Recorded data
------------------------------------
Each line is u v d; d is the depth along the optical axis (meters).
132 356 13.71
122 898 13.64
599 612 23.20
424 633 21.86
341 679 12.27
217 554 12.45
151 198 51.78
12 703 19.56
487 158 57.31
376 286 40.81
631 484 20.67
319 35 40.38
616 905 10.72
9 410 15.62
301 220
------------------------------------
Without omitting anything, output the data verbatim.

*Your solution*
Each line is u v d; d is the depth along the optical axis (meters).
132 356 13.71
122 898 13.64
599 612 23.20
424 633 21.86
341 679 12.27
217 554 12.45
151 198 51.78
12 703 19.56
487 158 57.31
376 286 40.81
631 484 20.67
319 35 40.38
616 905 10.72
9 410 15.62
301 220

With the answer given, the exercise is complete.